# Eridanis has gone all...



## Mark (May 12, 2003)

Moderatorly!

Everytime there is a new moderator they begin to _moderate_ and someone complains.  This time it is me!

He started moving threads today and (by all that is holy) he's moving them to the correct forums!  It sets a darned unusual precedent and I just thought it needed to be said!

Way to break a perfect record, Eridanis!


----------



## Darkness (May 12, 2003)

Eridanis rawks!


----------



## Crothian (May 12, 2003)

I think this should have been started in GD!!


----------



## William Ronald (May 12, 2003)

Thanks and keep up the good work!

Looks like Morrus made a good choice.


----------



## fba827 (May 12, 2003)

Give a guy the power and he has the audacity to use it!


that jerk; bringing more order to the lovely chaos.   


Edit: In case it needed to be said:  Yes, I am kidding.


----------



## Angcuru (May 12, 2003)

*But....*

...I _like_ my chaos...  *sniff*
Oh, sweet pandemonium, we hardly knew ye....


----------



## orbitalfreak (May 12, 2003)

Shouldn't this be in House Rules?


----------



## the Jester (May 12, 2003)

orbitalfreak said:
			
		

> *Shouldn't this be in House Rules?
> *




LOL!


----------



## AGGEMAM (May 12, 2003)

orbitalfreak said:
			
		

> *Shouldn't this be in House Rules?  *




Rules = rocks = metal  

You're saying Eridanis is starting a heavy band ? Well, I'm a lousy singer so I'll take dips on that.


----------



## Eridanis (May 13, 2003)

Sorry to disappoint thee, Mark.
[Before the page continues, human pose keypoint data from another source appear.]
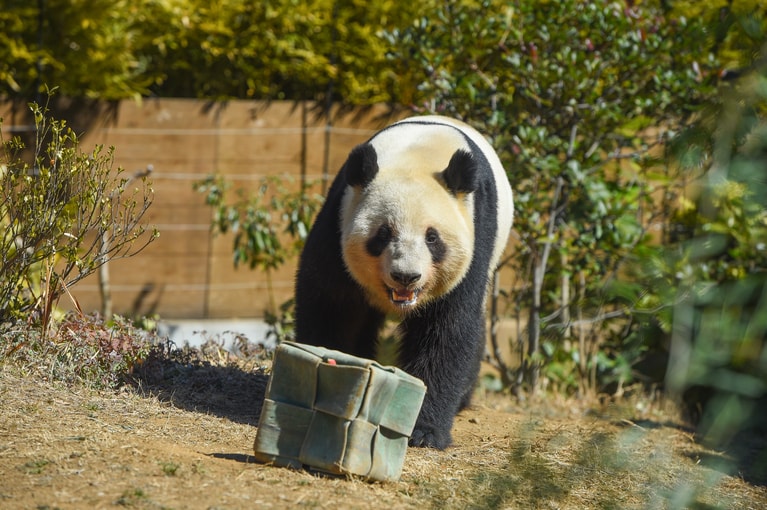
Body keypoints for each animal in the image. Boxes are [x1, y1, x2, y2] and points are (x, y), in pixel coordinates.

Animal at [296, 115, 512, 450]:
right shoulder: (339, 219)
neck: (417, 156)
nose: (406, 277)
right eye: (383, 234)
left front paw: (423, 431)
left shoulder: (475, 237)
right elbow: (335, 307)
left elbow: (447, 329)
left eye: (432, 238)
I'm doin' it just for you, buddy! 

No, the true sign of a new moderator having problems with personal power is if he/she/it started creating new topics for the express purpose of moving and closing them. Or craeting alt-IDs so he/she/it could ban them. Now _that_ would be weird... like playing Solitaire, only more likely to get one ostracized.


----------



## fba827 (May 13, 2003)

Eridanis said:
			
		

> *Sorry to disappoint thee, Mark. I'm doin' it just for you, buddy!
> 
> No, the true sign of a new moderator having problems with personal power is if he/she/it started creating new topics for the express purpose of moving and closing them. Or craeting alt-IDs so he/she/it could ban them. Now that would be weird... like playing Solitaire, only more likely to get one ostracized.  *




I think the first few closed/moved/bans are referred to as "practice runs so you know what to do when you _really_ need to do it."  Of course, if someone continues these "practice runs" even 2 years into being a moderator, then, well, then you know the person has problems


----------



## Mark (May 17, 2003)

Eridanis said:
			
		

> *Sorry to disappoint thee, Mark. I'm doin' it just for you, buddy!
> 
> No, the true sign of a new moderator having problems with personal power is if he/she/it started creating new topics for the express purpose of moving and closing them. Or craeting alt-IDs so he/she/it could ban them. Now that would be weird... like playing Solitaire, only more likely to get one ostracized.  *




Don't forget the obligatory _Announcement_ thread titled "The Hubris Report" where you herald each move/close with a link to the offending thread and a taunting comment precisely an hour before you take action.  Kinda like a haymaker punch but with an added windmilling of the hand in its farthest back position.  Heavy showboating equals major style points.


----------



## Eridanis (May 18, 2003)

Just wait until I change my avatar to a jeweled crown!!!!



Thanks for your support, everybody. I sincerely appreciate it.


----------